Comparison of CO2-EOR performance between offshore and onshore classes of reservoirs
Abstract
CO2 has been extensively used in onshore fields, primarily for EOR. However, it has been used less offshore due to limited transportation infrastructure and the lack of secure CO2 supply. Recently, CO2 flooding has been reconsidered in offshore fields for both EOR and storage. The performance of CO2 flooding in the offshore classes of reservoirs, which are characterised by fundamentally dissimilar properties and development characteristics than onshore reservoirs, might be different from the past experience of CO2 flooding observed onshore. Offshore developments are characterised by higher rates of depletion, fewer wells, larger well spacing and higher well rates compared to onshore reservoirs which are characterised by pattern development and shorter well spacings; moreover, the motivation behind CO2 flooding might be different offshore. The aim of this study is to review these differences between CO2 flooding in offshore and onshore classes of reservoirs, exclusively within the context of reservoir engineering. In the first part of this study, different aspects of CO2 flooding are compared between two major provinces i.e. the onshore Permian Basin province located in the United States and the offshore North Sea province. It will be shown that CO2-EOR has many similar characteristics in these two provinces despite the fact that ambient reservoir conditions are fundamentally different between them. Next, flow patterns are compared between these two classes of reservoirs.
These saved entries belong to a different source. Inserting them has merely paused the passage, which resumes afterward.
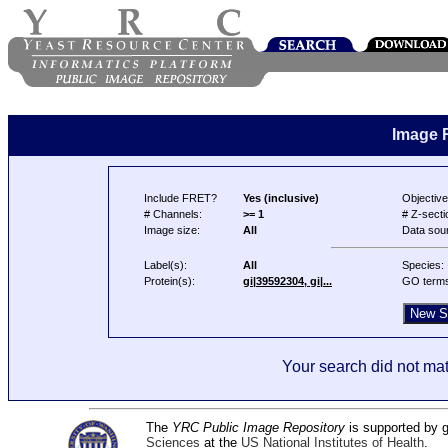
Image 
Include FRET?
Yes (inclusive)
Objective
# Channels:
>= 1
# Z-secti
Image size:
All
Data sou
Label(s):
All
Species:
Protein(s):
gi|39592304, gi|...
GO term
Your search did not mat
The
YRC Public Image Repository
is supported by
Sciences
at the
US National Institutes of Health
.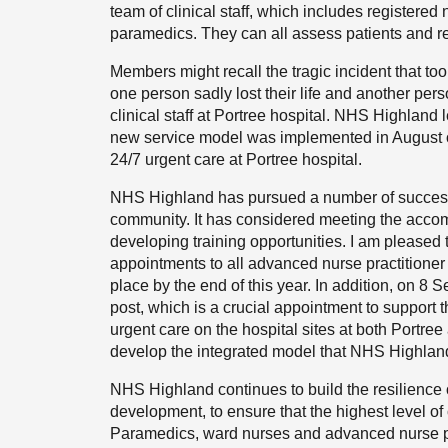
team of clinical staff, which includes registered
paramedics. They can all assess patients and re
Members might recall the tragic incident that to
one person sadly lost their life and another pe
clinical staff at Portree hospital. NHS Highland
new service model was implemented in August o
24/7 urgent care at Portree hospital.
NHS Highland has pursued a number of successful
community. It has considered meeting the accomm
developing training opportunities. I am pleased 
appointments to all advanced nurse practitioner 
place by the end of this year. In addition, on 8
post, which is a crucial appointment to support t
urgent care on the hospital sites at both Portre
develop the integrated model that NHS Highlan
NHS Highland continues to build the resilience of
development, to ensure that the highest level of 
Paramedics, ward nurses and advanced nurse prac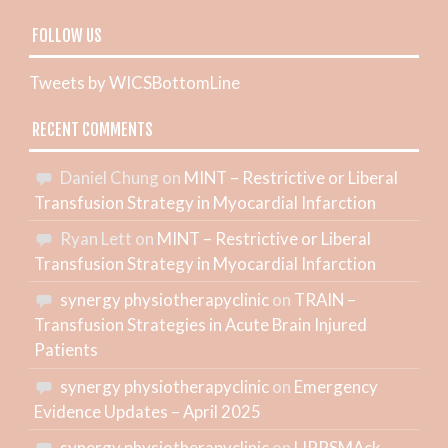
FOLLOW US
Tweets by WICSBottomLine
RECENT COMMENTS
Daniel Chung
on
MINT – Restrictive or Liberal
Transfusion Strategy in Myocardial Infarction
Ryan Lett
on
MINT – Restrictive or Liberal
Transfusion Strategy in Myocardial Infarction
synergy physiotherapyclinic
on
TRAIN –
Transfusion Strategies in Acute Brain Injured
Patients
synergy physiotherapyclinic
on
Emergency
Evidence Updates – April 2025
synergy physiotherapyclinic
on
LIPPSMAck-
Flow patterns in each of reservoirs are investigated by deriving the key dimensionless numbers which may characterise CO2 flooding in each of them. It will be shown that CO2 flooding is slightly more gravity dominated in the North Sea class of reservoirs. Additionally, in the absence of gravity effects, flow patterns upon CO2 flooding are expected to be more stable in the North Sea class of reservoirs due to better mobility ratios that characterise the displacement in this province. The fact that the motivation for CO2 flooding is potentially different between these two classes of reservoir may also promote alternate CO2 flooding process designs offshore, which should satisfy both the EOR and storage requirements of CO2 flooding in the offshore class of reservoirs.
The second part of this thesis investigates the grid size requirements for modelling miscible processes such as CO2-EOR. A new approach based on measuring heterogeneity induced dispersivities in longitudinal and transverse orientations is introduced and developed. Matching these dispersivities with equivalent numerical dispersion may determine the correct size of grid blocks in a miscible displacement simulation.